| Data for processing |

————

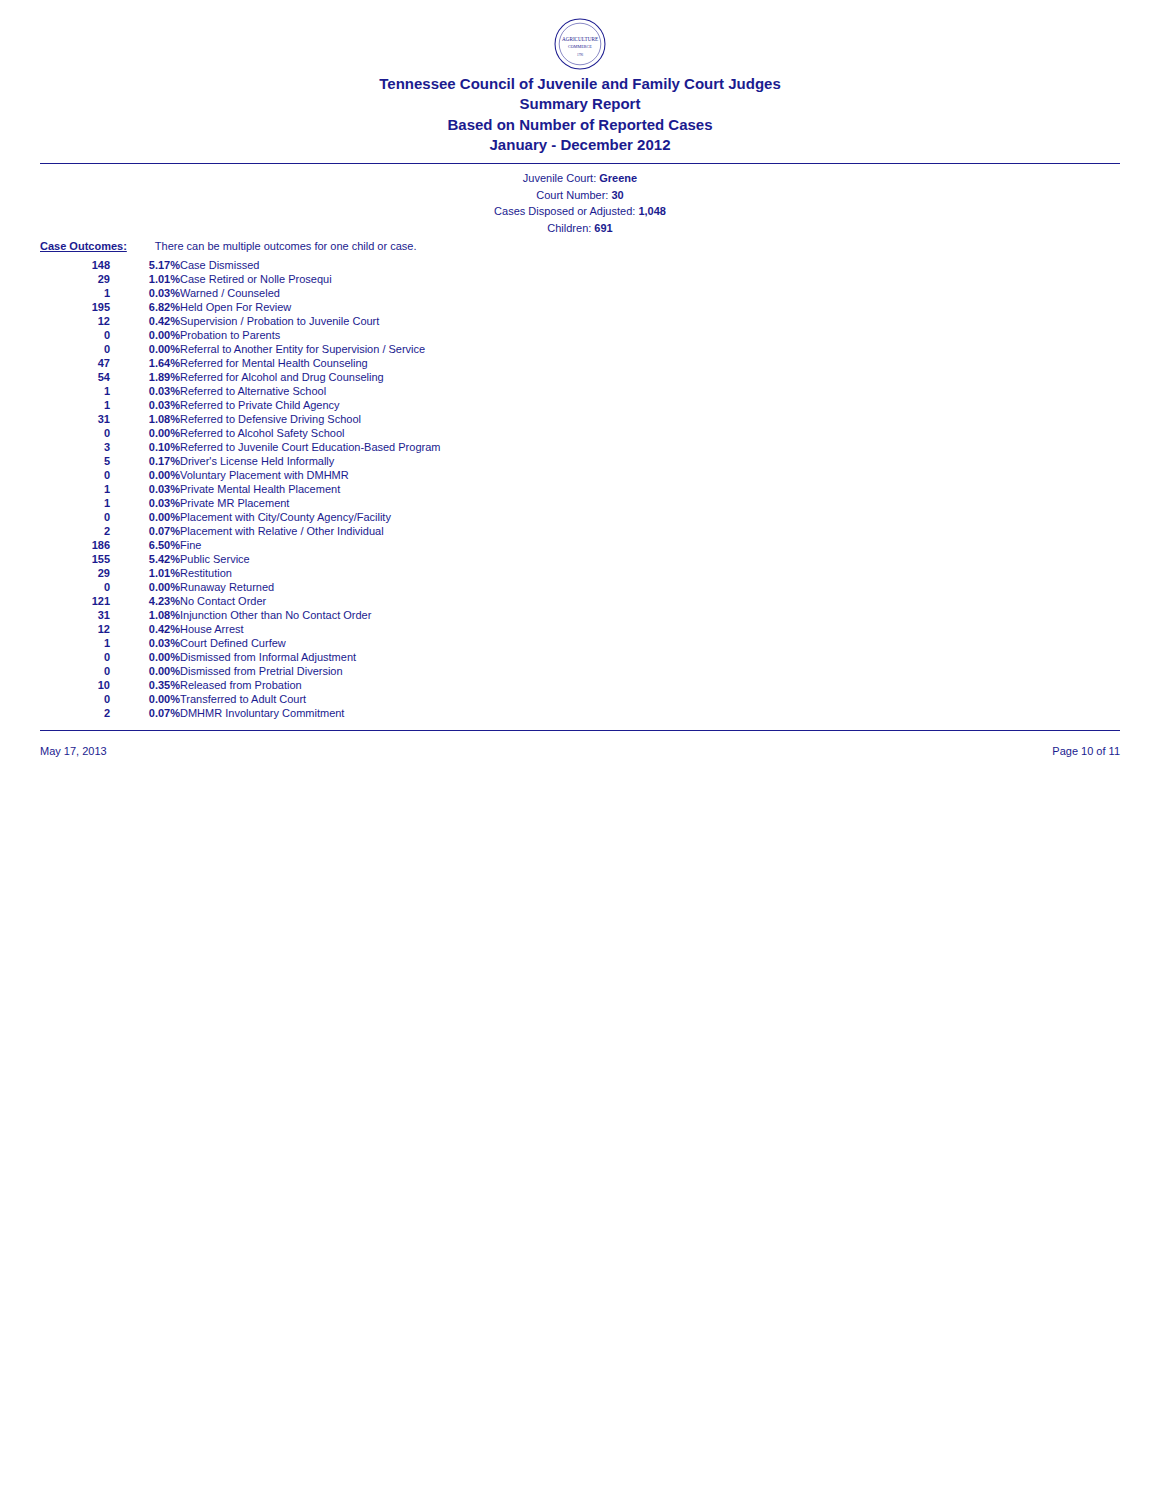Tennessee Council of Juvenile and Family Court Judges
Summary Report
Based on Number of Reported Cases
January - December 2012
Juvenile Court: Greene
Court Number: 30
Cases Disposed or Adjusted: 1,048
Children: 691
Case Outcomes:
There can be multiple outcomes for one child or case.
| 148 | 5.17% | Case Dismissed |
| 29 | 1.01% | Case Retired or Nolle Prosequi |
| 1 | 0.03% | Warned / Counseled |
| 195 | 6.82% | Held Open For Review |
| 12 | 0.42% | Supervision / Probation to Juvenile Court |
| 0 | 0.00% | Probation to Parents |
| 0 | 0.00% | Referral to Another Entity for Supervision / Service |
| 47 | 1.64% | Referred for Mental Health Counseling |
| 54 | 1.89% | Referred for Alcohol and Drug Counseling |
| 1 | 0.03% | Referred to Alternative School |
| 1 | 0.03% | Referred to Private Child Agency |
| 31 | 1.08% | Referred to Defensive Driving School |
| 0 | 0.00% | Referred to Alcohol Safety School |
| 3 | 0.10% | Referred to Juvenile Court Education-Based Program |
| 5 | 0.17% | Driver's License Held Informally |
| 0 | 0.00% | Voluntary Placement with DMHMR |
| 1 | 0.03% | Private Mental Health Placement |
| 1 | 0.03% | Private MR Placement |
| 0 | 0.00% | Placement with City/County Agency/Facility |
| 2 | 0.07% | Placement with Relative / Other Individual |
| 186 | 6.50% | Fine |
| 155 | 5.42% | Public Service |
| 29 | 1.01% | Restitution |
| 0 | 0.00% | Runaway Returned |
| 121 | 4.23% | No Contact Order |
| 31 | 1.08% | Injunction Other than No Contact Order |
| 12 | 0.42% | House Arrest |
| 1 | 0.03% | Court Defined Curfew |
| 0 | 0.00% | Dismissed from Informal Adjustment |
| 0 | 0.00% | Dismissed from Pretrial Diversion |
| 10 | 0.35% | Released from Probation |
| 0 | 0.00% | Transferred to Adult Court |
| 2 | 0.07% | DMHMR Involuntary Commitment |
May 17, 2013
Page 10 of 11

————

| Activity |
An unaltered copy of the material, without images, should be set down.

| Exercise solution |
Tennessee Council of Juvenile and Family Court Judges
Summary Report
Based on Number of Reported Cases
January - December 2012
Juvenile Court: Greene
Court Number: 30
Cases Disposed or Adjusted: 1,048
Children: 691
Case Outcomes:
There can be multiple outcomes for one child or case.
| 148 | 5.17% | Case Dismissed |
| 29 | 1.01% | Case Retired or Nolle Prosequi |
| 1 | 0.03% | Warned / Counseled |
| 195 | 6.82% | Held Open For Review |
| 12 | 0.42% | Supervision / Probation to Juvenile Court |
| 0 | 0.00% | Probation to Parents |
| 0 | 0.00% | Referral to Another Entity for Supervision / Service |
| 47 | 1.64% | Referred for Mental Health Counseling |
| 54 | 1.89% | Referred for Alcohol and Drug Counseling |
| 1 | 0.03% | Referred to Alternative School |
| 1 | 0.03% | Referred to Private Child Agency |
| 31 | 1.08% | Referred to Defensive Driving School |
| 0 | 0.00% | Referred to Alcohol Safety School |
| 3 | 0.10% | Referred to Juvenile Court Education-Based Program |
| 5 | 0.17% | Driver's License Held Informally |
| 0 | 0.00% | Voluntary Placement with DMHMR |
| 1 | 0.03% | Private Mental Health Placement |
| 1 | 0.03% | Private MR Placement |
| 0 | 0.00% | Placement with City/County Agency/Facility |
| 2 | 0.07% | Placement with Relative / Other Individual |
| 186 | 6.50% | Fine |
| 155 | 5.42% | Public Service |
| 29 | 1.01% | Restitution |
| 0 | 0.00% | Runaway Returned |
| 121 | 4.23% | No Contact Order |
| 31 | 1.08% | Injunction Other than No Contact Order |
| 12 | 0.42% | House Arrest |
| 1 | 0.03% | Court Defined Curfew |
| 0 | 0.00% | Dismissed from Informal Adjustment |
| 0 | 0.00% | Dismissed from Pretrial Diversion |
| 10 | 0.35% | Released from Probation |
| 0 | 0.00% | Transferred to Adult Court |
| 2 | 0.07% | DMHMR Involuntary Commitment |
May 17, 2013
Page 10 of 11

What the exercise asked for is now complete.